観音経にも「念念勿生疑(ねんねんもっしょうぎ)」という一節があります。観音さまの「大慈大悲」を疑うことなく、一心に念じることの大切さを説いています。
さて、仏教徒としての行うべき修行徳目としては、六波羅蜜や三学といったものがありますが、それらは、最終的に何を求めているかと申しますと、日々に十善戒を守る、仏の智慧(ちえ)です。
一口に智慧、といいましても、計算する能力とか、暗記する能力とか、処世の能力など、さまざまですが、ここでいうところの智慧とは、般若、つまり究極の智慧であり、即ち「覚る」ことです。
覚るということは、どういうことか。それは、真理に気づく、輪廻(りんね)から解脱(げだつ)し、涅槃(ねはん)に入る、など、色々な言い方がありますが、その内容は筆舌に尽くしがたく、人生を善く生き、体験した者にしか分からない境地と言えるでしょう。
初期仏教や大乗仏教において、覚りへのプロセスのうちで最も大切とされるものが、瞑想(めいそう)、禅定(ぜんじょう)です。心を落ち着けて、真理について、思惟することを三昧(サンスクリットでは「サマーディ」)といいます。
真言密教で、法身(ほっしん)大日如来と行者が入我我入(にゅうががにゅう)して、真理に目覚めるために行われる身・口・意の三密加持の中の「意密」においても、心を三摩地に置くことが重要とされています。
心を寂静にして、ありのままの真実を見つめること、それが覚りへの一歩となるのです。
穏やかな瞑想を行うための方法の一つに、瑜伽(ヨーガ)があります。ヨーガとは、本来は馬などを紐で繋(つな)いでおく、結びつけるという意味でしたが、そこから派生して、意識を縛り付けるという「精神統一」を意味するようになりました。
現在、われわれが認識しているヨーガは、複雑な姿勢をとって、体の柔軟性を高めるなど、健康面を求めるものが一般的であると思います。
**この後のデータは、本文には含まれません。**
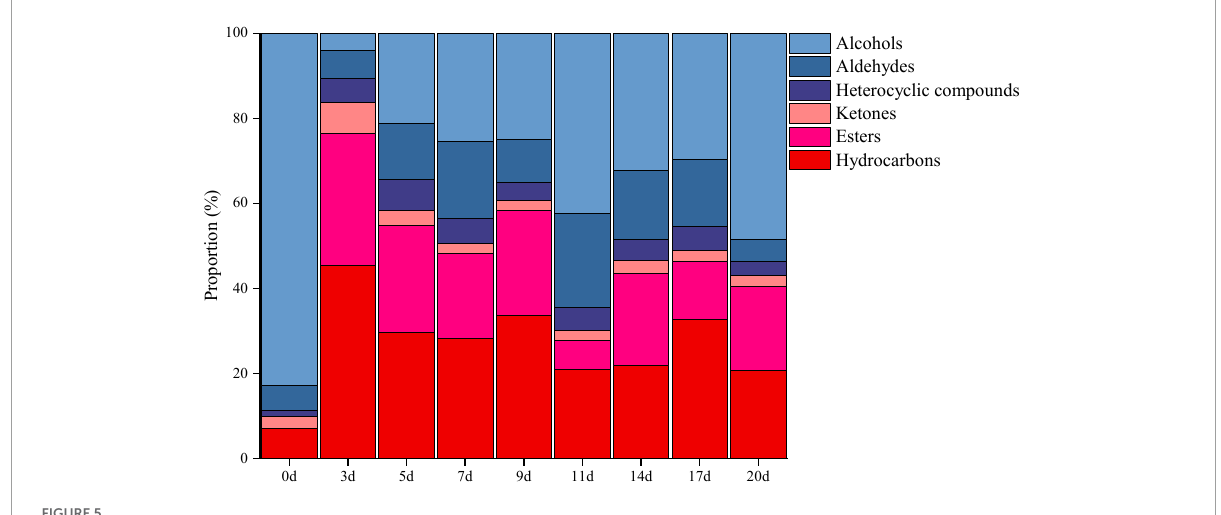
FIGURE5 Dynamics of the relative proportion of volatiles during the production of fermented minced peppers.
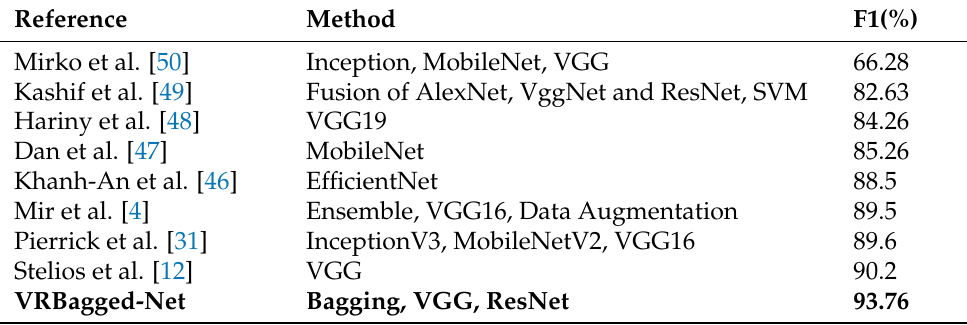
Table 4. INTD Dataset: Comparison of VRBagged-Net with state-of-the-art methods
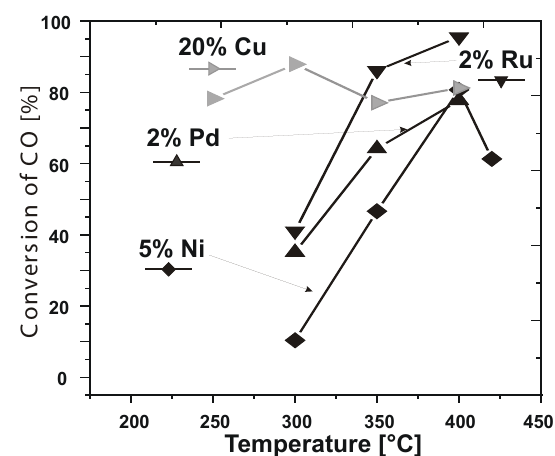
Figure 4. Activity tests in WGS reaction of various transition metal catalysts after calcination at 400°C.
それは、ヨーガの中でも「ハタ・ヨーガ」と呼ばれるものから派生したもので、さまざまな体位(アーサナ)を用いることで瞑想状態を作り出すことを目的としています。
瞑想は、積極的に一般の人々も行うと良いと思います。
心を落ち着けるトレーニングを積むことで、冷静に物事を判断できるようになります。
人を惑わす三つの煩悩、貪・瞋・痴(とん・じん・ち)の三毒は、「禅定をする」ことで克服することができるでしょう。
これは、本当に必要なものか、人にお金を借りてまで買うものなのか、とか、なぜ腹立たしいのか、いらいらしている原因は何だろう、それはどうすれば解消できるのか、とか、人として道を誤っていないか、など、物事を冷静に見極める目を養えることと思います。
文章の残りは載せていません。